Seperti nasi, sayur lodeh dan tempe goreng. Meskipun tidak mewah, Baru Klinthing tetap menikmati hidangan itu. Setelah selesai makan serta istirahat secukupnya, ia pamit pada Nyi Latung yang tinggal seorang diri. Sebelum pergi Baru Klinthing berpesan pada Nyi Latung untuk naik ke lesung dan menyiapkan kayuh kalau tiba-tiba terdengar suara kentongan yang bertalu-talu. Nyi Latung mendengarkan pesan itu karena ia tahu bahwa anak kecil yang ditolongnya bukan anak biasa. Baru Klinthing lalu pergi ke lapangan desa ketempat para penduduk berpesta.
Di tengah kerumunan orang banyak, dia menancapkan sebuah batang lidi lalu menantang siapa yang bisa mencabutnya.
“Di kantung yang sedang aku genggam ini, terdapat puluhan keping uang emas yang akan aku berikan untuk siapa saja yang bisa mencabut lidi di hadapanku ini,” kata Baru Klinthing lantang, membuat mata semua orang terbelalak kaget ternyata pengemis kecil yang diusir tadi mempunyai banyak kekayaan.
Karena rasa tamak serta rakusnya, para penduduk desa mulai maju satu persatu guna mencabut lidi yang ditancapkan oleh Baru Klinthing. Tetapi sampai orang terakhir, tidak ada satu pun orang yang berhasil. Bahkan walau dicabut beramai-ramai, mereka masih tetap gagal. Lalu Baru Klinthing maju dan mencabut lidi yang dia tancapkan di tanah itu. Tak lama kemudian keluarlah air yang deras dari bekas lubang lidi tersebut.
Para penduduk desa lalu memukul kentongan bertalu-talu untuk memberi tahu yang lain supaya menyelamatkan diri karena datang banjir bandang yang secara tiba-tiba. Tetapi berapa keras usaha mereka, tidak ada satu pun orang yang selamat dari sapuan air bah itu.
Semuanya tewas tenggelam karena banjir kecuali janda tua yang memberi makan Baru Klinthingtadi. Nyi Latung selamat dan berhasil keluar dari desanya yang kini berubah menjadi sebuah danau raksasa yang diberi nama Rawa Pening. Banyak yang berspekulasi bahwa Baru Klinting yang tinggal di Rawa Pening inilah yang meminta tumbal.

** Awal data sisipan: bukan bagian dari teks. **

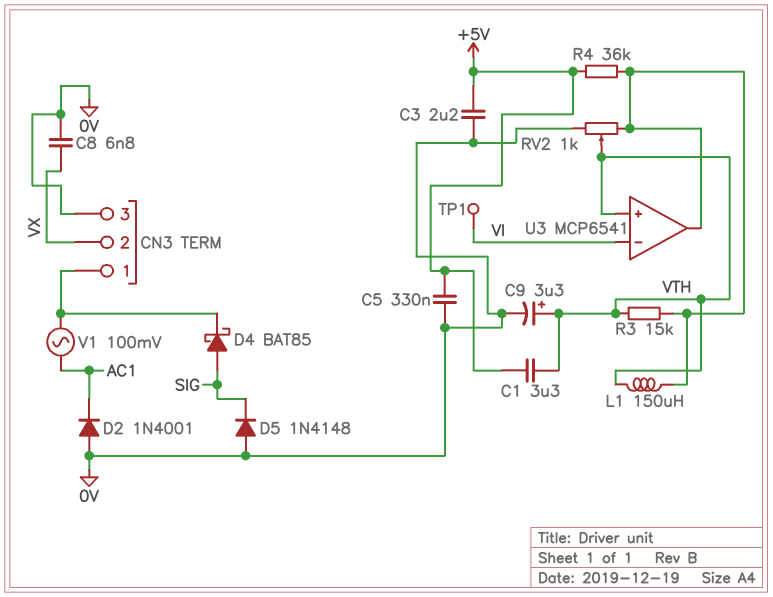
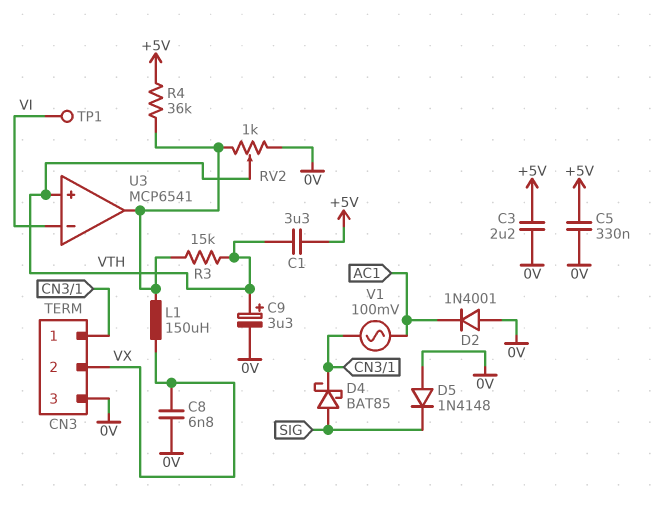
L1: 150uH (U3/out, VTH) -> 150uH (U3/out, VX)

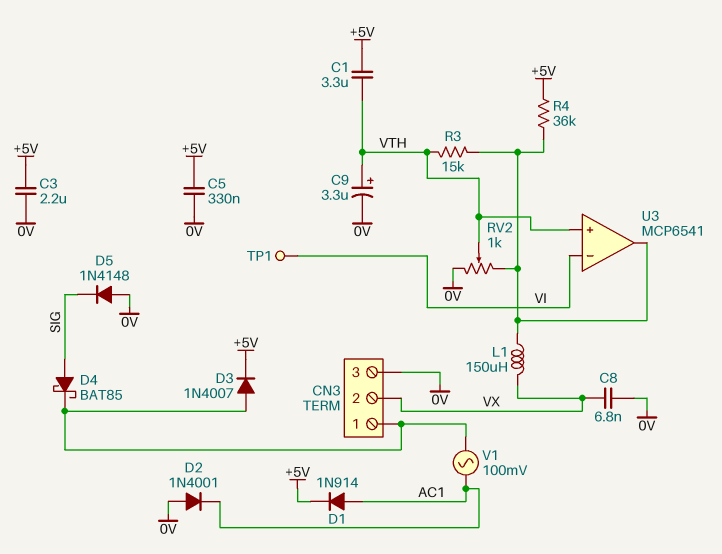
D1: none -> diode 1N914 (A AC1, K +5V)
D3: none -> diode 1N4007 (A CN3/1, K +5V)

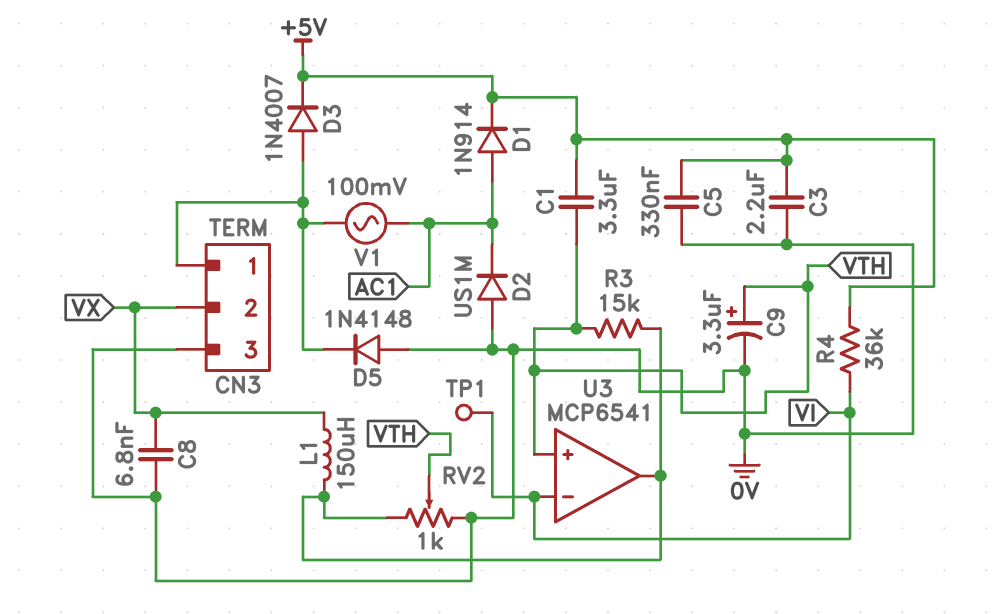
D2: diode 1N4001 (A 0V, K AC1) -> diode US1M (A 0V, K AC1)
D4: schottky BAT85 (A SIG, K CN3/1) -> none
D5: diode 1N4148 (A 0V, K SIG) -> diode 1N4148 (A 0V, K CN3/1)
R4: 36k (+5V, U3/out) -> 36k (+5V, VI)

Keberadaan kerajaan mahluk halus Di atas danau seluas 2.670 hektare ini terdapat tiga buah jembatan besar, yang pertama adalah jembatan utama yang berada di Jalan Raya Solo-Semarang, yang kedua adalah jembatan yang letaknya di antara jembatan utama dan bendungan, lalu yang terakhir adalah jembatan rel kereta api Ambarawa-Tuntang yang merupakan peninggalan Belanda.
Menurut orang-orang pintar, ada tiga kerajaan mahluk halus yang berdiri di sekitar Rawa Pening. Kerajaan pertama letaknya di sekitar danau yang ada di Rawa Pening. Kemudian, kerajaan mahluk halus yang kedua bertempat di antara jembatan utama dan jembatan rel kereta api.

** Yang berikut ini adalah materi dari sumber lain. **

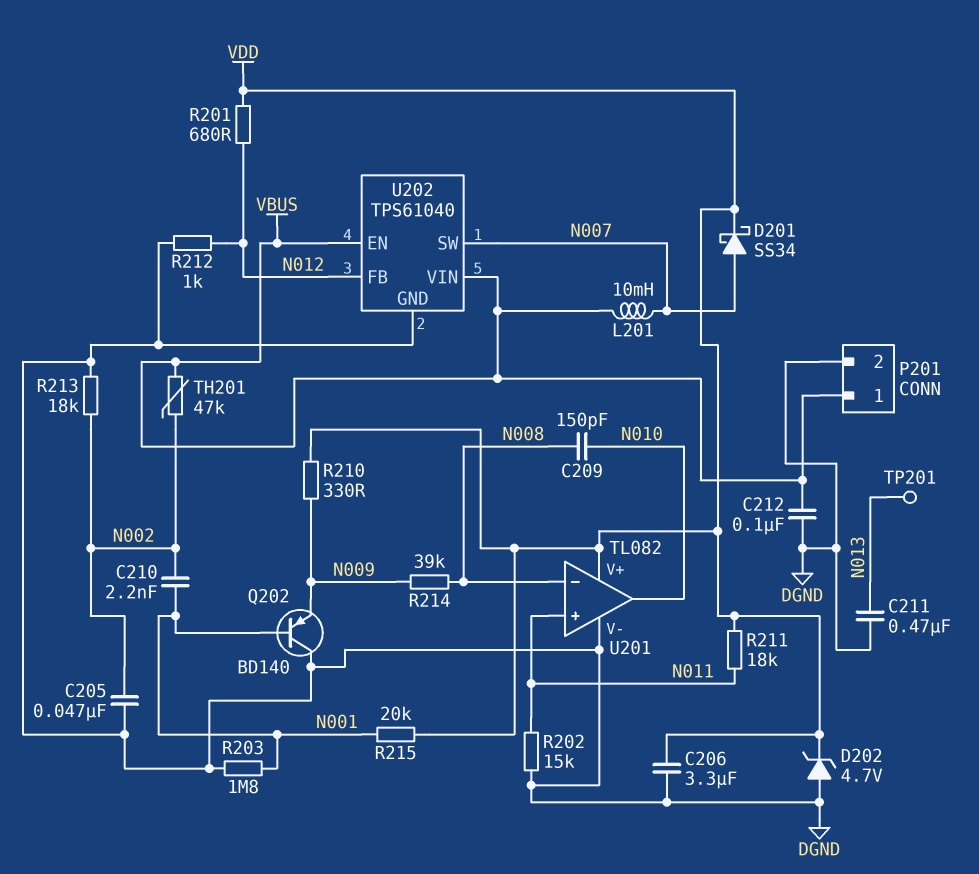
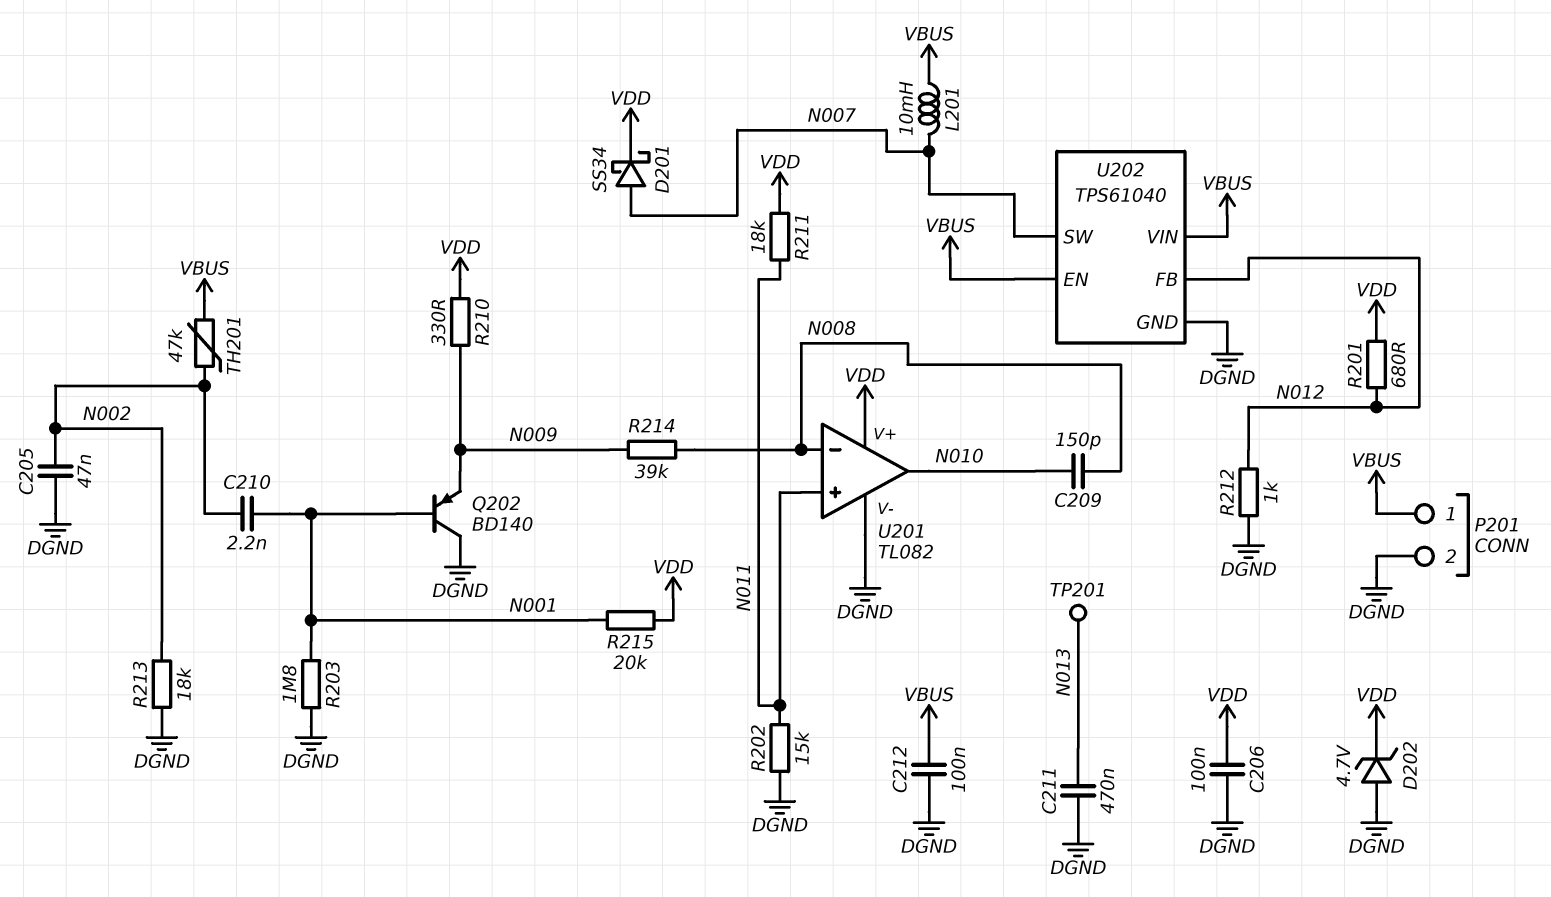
C206: 3.3uF (DGND, VDD) -> 100nF (DGND, VDD)

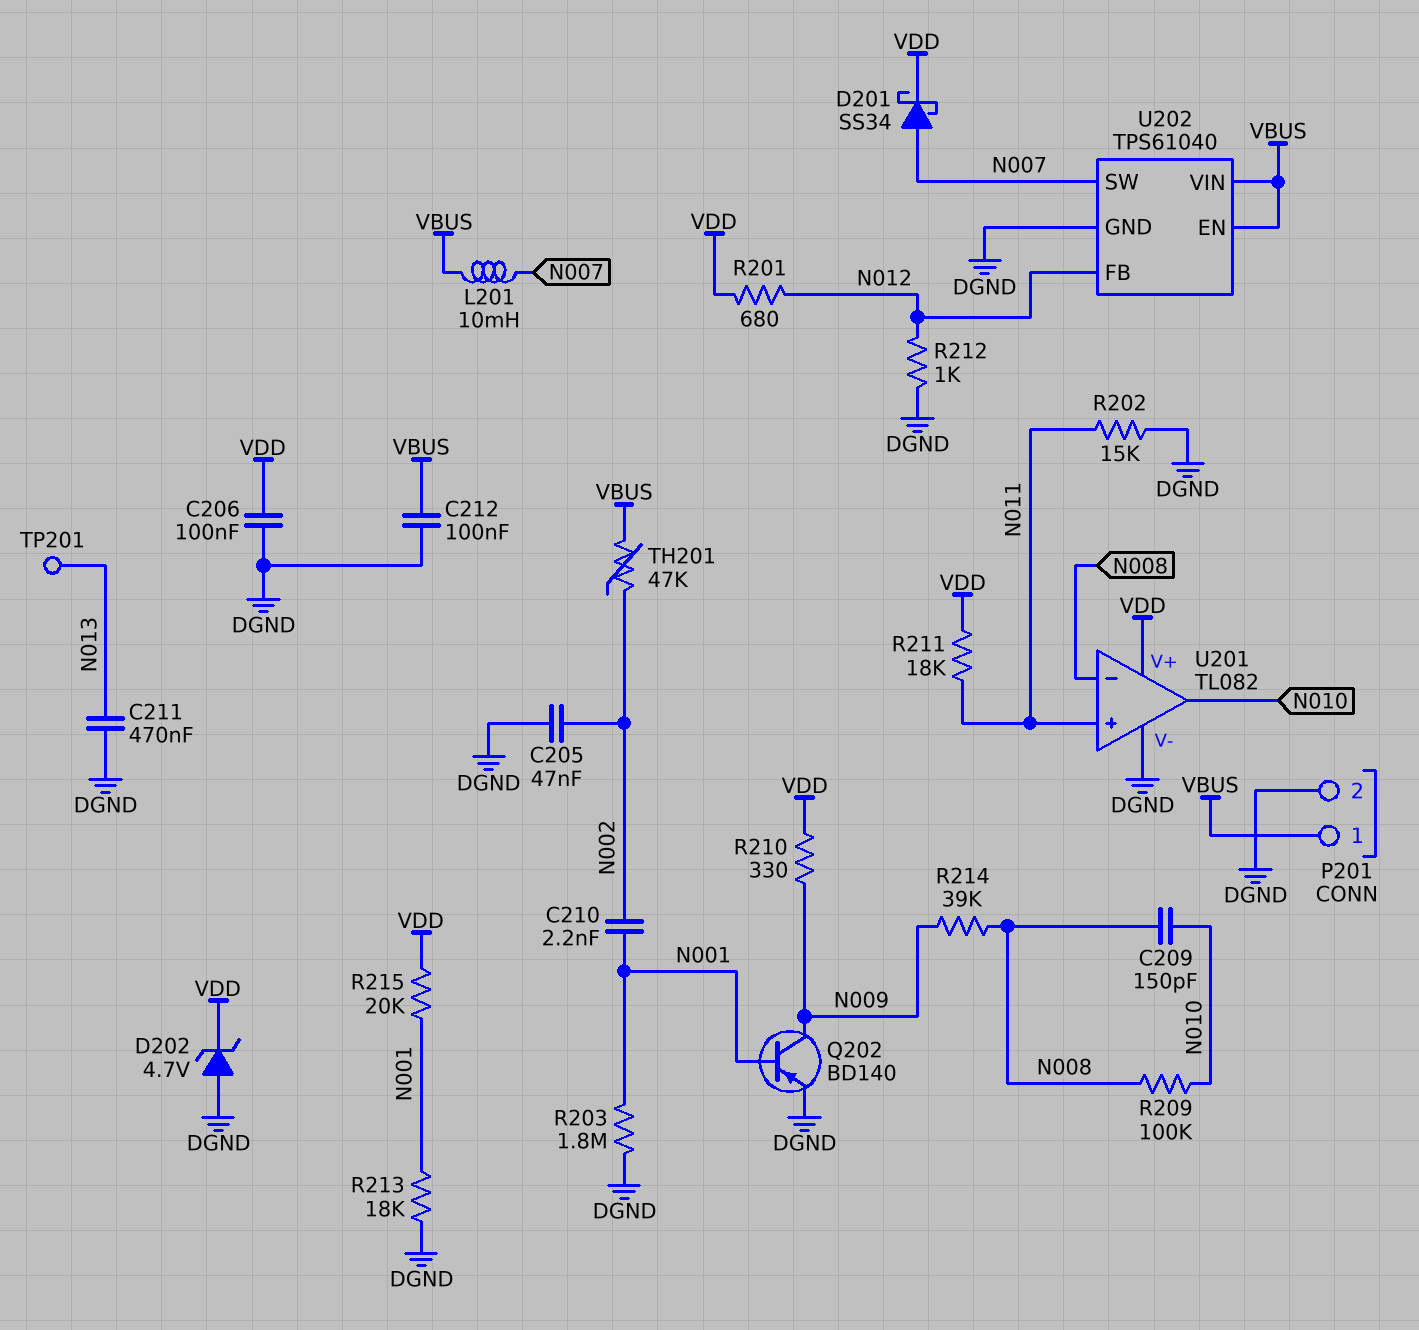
Q202: PNP BD140 (B N001, C DGND, E N009) -> PNP BD140 (B N001, C N009, E DGND)
R209: none -> 100k (N008, N010)
R213: 18k (DGND, N002) -> 18k (DGND, N001)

Selanjutnya, kerajaan terakhir ini berdiri di antara jembatan kedua. Belum ada yang pernah membuktikan misteri Rawa Pening yang satu ini. Namun, banyak orang yang mengaitkan tragedi kecelakaan atau orang tenggelam di Rawa Pening karena ulah penghuni kerajaan mahluk halus ini.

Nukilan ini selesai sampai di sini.